Aisha Saad ’09, Vishwajith Sridharan ’14, and Heidi Vuletich were recently selected as recipients of The Paul & Daisy Soros Fellowships for New Americans. This is the first time Carolina has had more than one person selected as a Paul & Daisy Soros Fellow in the same year.
Each year The Paul & Daisy Soros Fellowships for New Americans grant up to $90,000 to 30 people for tuition, fees, and stipend support over two years of graduate study in any field and in any advanced degree-granting program in the U.S. for immigrants and children of immigrants. Awardees gain membership in an active community of current and past Fellows that includes U.S. Surgeon General Vivek Murthy.
This merit-based competition seeks applicants with demonstrated creativity, originality, initiative, and sustained accomplishment. Commitment to the Constitution and the Bill of Rights is valued, and the program has no quotas for types of degrees, universities or programs, countries of origin, or gender.
“We congratulate Aisha, Vish, and Heidi on their selection as Paul & Daisy Soros Fellows,” said Chancellor Carol L. Folt. “We are proud to have such distinguished scholars as part of our Tar Heel family. We are a stronger, more diverse Carolina community thanks in part because of the contributions made by students who were born in other countries and complete their studies here before they embark on careers of service in our state, nation and world.”
“We were thrilled to learn that Aisha, Vish, and Heidi were recognized for their potential and achievements,” said Mary Floyd-Wilson, director of Carolina’s Office of Distinguished Scholarships. “The Paul & Daisy Soros Fellowships for New Americans is an incredible resource in that it eliminates financial barriers for young people who are determined to succeed and serve.”

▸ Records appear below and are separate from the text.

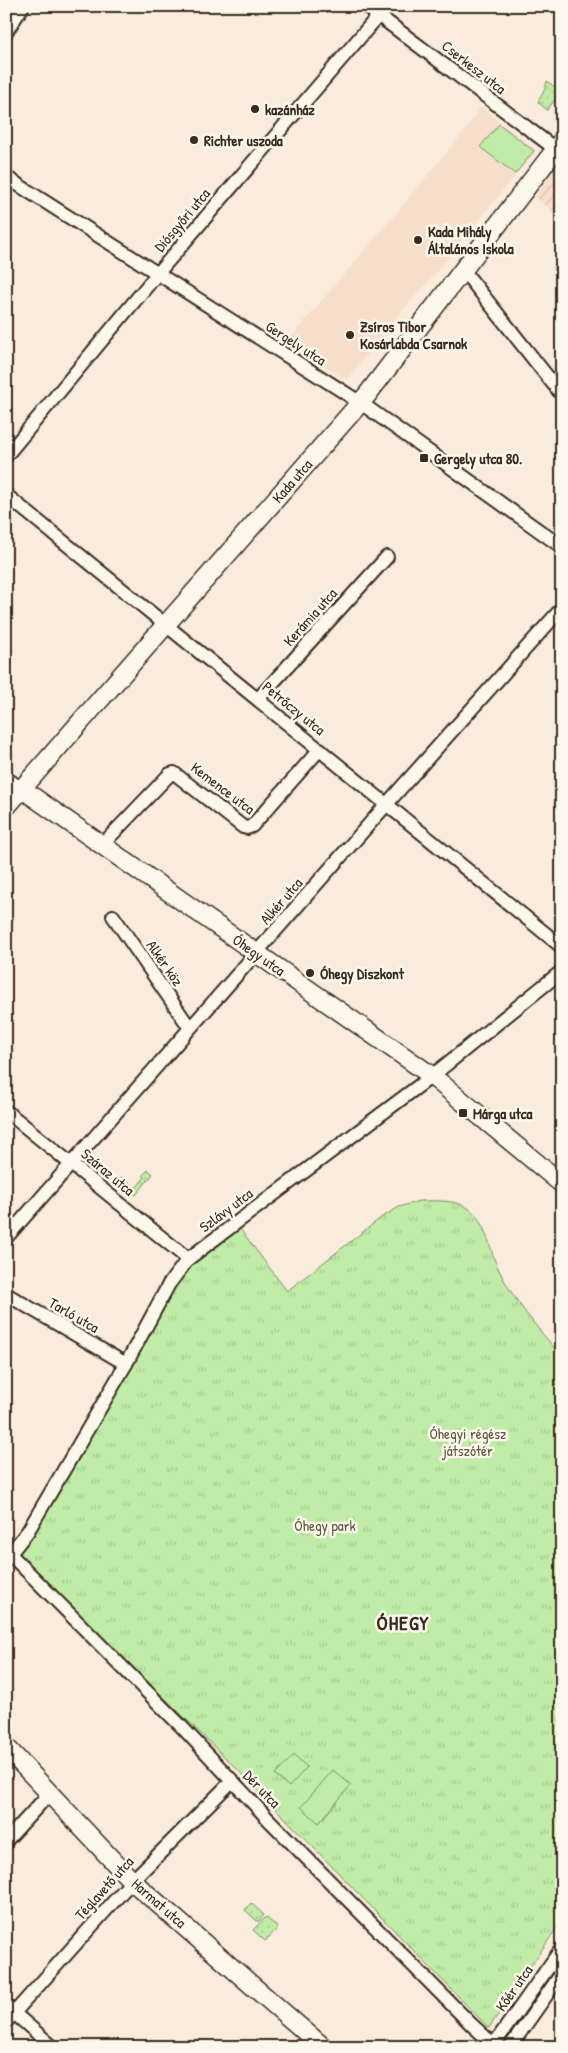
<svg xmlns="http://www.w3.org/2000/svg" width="568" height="2053" viewBox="0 0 568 2053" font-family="'Patrick Hand',sans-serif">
<defs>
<pattern id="industrial-furrows" width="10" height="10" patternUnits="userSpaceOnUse" patternTransform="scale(1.25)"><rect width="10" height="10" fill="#f7decb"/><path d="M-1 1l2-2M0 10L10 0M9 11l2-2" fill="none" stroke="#d5bfae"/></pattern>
<pattern id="grass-dots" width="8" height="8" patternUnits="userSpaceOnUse" patternTransform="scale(1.25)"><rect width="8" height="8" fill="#c0eca8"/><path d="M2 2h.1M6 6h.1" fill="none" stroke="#a6cb90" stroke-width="1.8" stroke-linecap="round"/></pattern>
<pattern id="park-tufts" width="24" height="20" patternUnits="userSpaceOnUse" patternTransform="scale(1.25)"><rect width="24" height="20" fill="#c0eca8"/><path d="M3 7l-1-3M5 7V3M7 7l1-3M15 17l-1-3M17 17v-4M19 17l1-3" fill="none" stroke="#a6cb90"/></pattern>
</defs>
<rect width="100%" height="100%" fill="#f9ecdd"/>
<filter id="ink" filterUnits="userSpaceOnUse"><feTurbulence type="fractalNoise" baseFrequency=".02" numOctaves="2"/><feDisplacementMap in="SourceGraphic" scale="10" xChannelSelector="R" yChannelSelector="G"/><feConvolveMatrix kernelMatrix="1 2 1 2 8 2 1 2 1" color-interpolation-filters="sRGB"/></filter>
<g filter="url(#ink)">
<!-- built -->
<polygon fill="#f7decb" points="481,107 536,150 430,280 390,324 347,380 287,342 407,200 462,134"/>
<!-- industrial -->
<polygon fill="url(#industrial-furrows)" points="556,167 562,170 562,219 535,197"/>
<!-- grass -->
<g fill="url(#grass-dots)" stroke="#7e8b63">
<polygon points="547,81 561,92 547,110 538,102 545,89"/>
<polygon points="148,1170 153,1174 136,1195 118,1181 121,1177 136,1188 145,1177 143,1175"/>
<polygon points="251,1903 264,1915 258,1922 245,1910"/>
<polygon points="266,1917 278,1928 265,1941 253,1930"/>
</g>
<!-- park -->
<path fill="url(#park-tufts)" stroke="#7e8b63" d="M419,1201C435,1201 454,1199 468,1208C486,1221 489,1247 497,1266C511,1298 540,1331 562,1357V1920L489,2028L239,1771L19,1555L63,1485L172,1289L192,1263L240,1229L287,1291L382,1217L399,1207Z"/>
<!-- garden -->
<g fill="#c0eca8" stroke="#7e8b63">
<polygon points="499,124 534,151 515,174 480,147"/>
<polygon points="294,1755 307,1767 289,1787 275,1775"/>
<polygon points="333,1770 351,1785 319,1823 301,1807"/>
</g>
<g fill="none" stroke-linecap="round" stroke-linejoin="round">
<!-- street casing -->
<g stroke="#3b2a1e" stroke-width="16">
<g id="street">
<polyline points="366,6 562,154"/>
<polyline points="6,32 23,6"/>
<polyline points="6,177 361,403 562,547"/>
<polyline points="463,270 562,395"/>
<polyline points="6,456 158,273 379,15 383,6"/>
<polyline points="6,495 562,947"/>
<polyline points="258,699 387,557"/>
<polyline points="6,778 22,789"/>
<polyline points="102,845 170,774 174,773 243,827 247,828 252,826 320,749"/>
<polyline points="113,916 190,1028"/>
<polyline points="6,1111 188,1259"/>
<polyline points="6,1238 400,789 562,608"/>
<polyline points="6,1294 126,1364"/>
<polyline points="6,1550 181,1726 269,1820 471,2024 496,2047"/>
<polyline points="6,1559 28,1531 126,1364 169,1284 188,1259 432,1076 562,971"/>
<polyline points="6,1841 49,1794"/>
<polyline points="6,2006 53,2047"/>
<polyline points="6,2022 132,1881 232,1781"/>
<polyline points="492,2047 562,1948"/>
<polyline points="510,2047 562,1973"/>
</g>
</g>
<!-- secondary casing -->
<g stroke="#3b2a1e" stroke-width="21">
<g id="secondary">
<polyline points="22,789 432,1076 562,1184"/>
<polyline points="6,807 367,395 562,141"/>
<polyline points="6,1747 132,1881 323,2047"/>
</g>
</g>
<!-- street -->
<use href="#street" stroke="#fbf7ec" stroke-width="12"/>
<!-- secondary -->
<use href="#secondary" stroke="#fbf7ec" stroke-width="18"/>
</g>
</g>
<!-- markers -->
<g fill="#3b2a1e" stroke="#fbf7ec" stroke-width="2">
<circle cx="255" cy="109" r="5"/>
<circle cx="194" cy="140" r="5"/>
<circle cx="418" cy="240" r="5"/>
<circle cx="350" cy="335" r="5"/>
<rect x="419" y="453" width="10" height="10" rx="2.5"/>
<circle cx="310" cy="973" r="5"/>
<rect x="458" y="1108" width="10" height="10" rx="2.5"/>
</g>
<g text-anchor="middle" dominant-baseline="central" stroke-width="5" stroke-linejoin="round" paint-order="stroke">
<!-- street labels -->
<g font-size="15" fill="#3b2a1e" stroke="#fbf7ec">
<text transform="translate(474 67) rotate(38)">Cserkesz utca</text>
<text transform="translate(182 220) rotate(-50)">Diósgyőri utca</text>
<text transform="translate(296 343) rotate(33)">Gergely utca</text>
<text transform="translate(292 481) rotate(-49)">Kada utca</text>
<text transform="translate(310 617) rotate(-48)">Kerámia utca</text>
<text transform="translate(294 708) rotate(39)">Petrőczy utca</text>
<text transform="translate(223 788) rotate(37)">Kemence utca</text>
<text transform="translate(281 901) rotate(-49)">Alkér utca</text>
<text transform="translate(259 955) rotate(35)">Óhegy utca</text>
<text transform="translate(165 963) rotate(55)">Alkér köz</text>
<text transform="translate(108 1172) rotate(40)">Száraz utca</text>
<text transform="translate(226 1210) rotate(-37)">Szlávy utca</text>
<text transform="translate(74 1315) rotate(30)">Tarló utca</text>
<text transform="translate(262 1789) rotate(46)">Dér utca</text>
<text transform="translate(104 1888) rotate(-48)">Téglavető utca</text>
<text transform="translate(159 1903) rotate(41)">Harmat utca</text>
<text transform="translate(514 1988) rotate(-55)">Kőér utca</text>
</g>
<!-- poi labels -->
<g font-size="15" font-weight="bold" fill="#3b2a1e" stroke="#fbf7ec" text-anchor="start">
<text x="265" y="109">kazánház</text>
<text x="204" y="140">Richter uszoda</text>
<text x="428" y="231">Kada Mihály<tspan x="428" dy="17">Általános Iskola</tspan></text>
<text x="360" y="326">Zsíros Tibor<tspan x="360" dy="17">Kosárlabda Csarnok</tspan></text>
<text x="434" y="458">Gergely utca 80.</text>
<text x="320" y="973">Óhegy Diszkont</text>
<text x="473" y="1113">Márga utca</text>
</g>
<!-- park labels -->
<g font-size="15" fill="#5c5a40" stroke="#fbf7ec">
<text x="468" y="1433">Óhegyi régész<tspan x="468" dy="17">játszótér</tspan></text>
<text x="325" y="1525">Óhegy park</text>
</g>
<!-- district labels -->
<g font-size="20" font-weight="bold" letter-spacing="1" fill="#3b2a1e" stroke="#fbf7ec">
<text x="403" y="1622">ÓHEGY</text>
</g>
</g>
<!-- margin -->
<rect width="568" height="2053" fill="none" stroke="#fbf7ec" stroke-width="25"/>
<rect x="12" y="12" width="543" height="2028" fill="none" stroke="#3b2a1e" stroke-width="2" filter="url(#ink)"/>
</svg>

Saad, 28, was born in Cairo, Egypt and moved to the U.S. with her family during her childhood. She came to Carolina as a Morehead-Cain Scholar and double majored in environmental sciences and engineering from the Gillings School of Global Public Health and Romance languages from the College of Arts and Sciences. After being selected in fall 2008 as a Rhodes Scholar, she earned master’s and doctoral degrees at the University of Oxford and taught for two years at the American University in Cairo. Saad is currently earning a juris doctorate at Yale Law School and plans to pursue both legal scholarship and impact litigation to assist marginalized communities that are fighting environmental and corporate injustice. “It’s no exaggeration to say that UNC instilled the values and foundations that have animated my later academic and professional experiences with academic rigor, commitment to the public interest and a joy of discovery and adventure,” said Saad.
Sridharan, 24, moved to the U.S. from southern India during elementary school. While earning his bachelor’s degree in chemistry from the College of Arts and Sciences as a Chancellor’s Carolina Scholar, he was recognized as a Goldwater Scholarship Honorable Mention and a Buckley Public Service Scholar, became a member of Phi Beta Kappa, and served as development director for the Community Empowerment Fund. Sridharan is currently earning a medical degree in the Harvard-MIT Health Sciences program and an MBA at Harvard Business School and hopes to develop translational therapeutics that can be brought to market and benefit cancer care in underserved communities. “I have only fond memories of my time in Chapel Hill,” said Sridharan. “UNC is a place that teaches you that service to your community matters, and teaches you life lessons that are just as important as those learned in the classroom.”
Vuletich, 27, was born in Chihuahua, Mexico and moved to the U.S. at age five, attending school in both countries until high school. She earned a bachelor’s of science in neuroscience from Regis University in 2011, and is currently enrolled in the College of Arts and Sciences’ department of psychology and neuroscience as its first dual program doctoral student. “My future goal is to work at a research university,” said Vuletich. “I would like to continue investigating the barriers to academic achievement and motivation in underserved youth. This award will allow me to work towards that goal by enabling me to focus more time on research but will also provide me with an opportunity to gain invaluable teaching experience.”
Paul and Daisy Soros, Hungarian immigrants and American philanthropists, established their Fellowship program for New Americans in December 1997 with a charitable trust of fifty million dollars. In 2010, Mr. and Mrs. Soros contributed an additional $25 million to the charitable trust that funds their Fellowships for New Americans.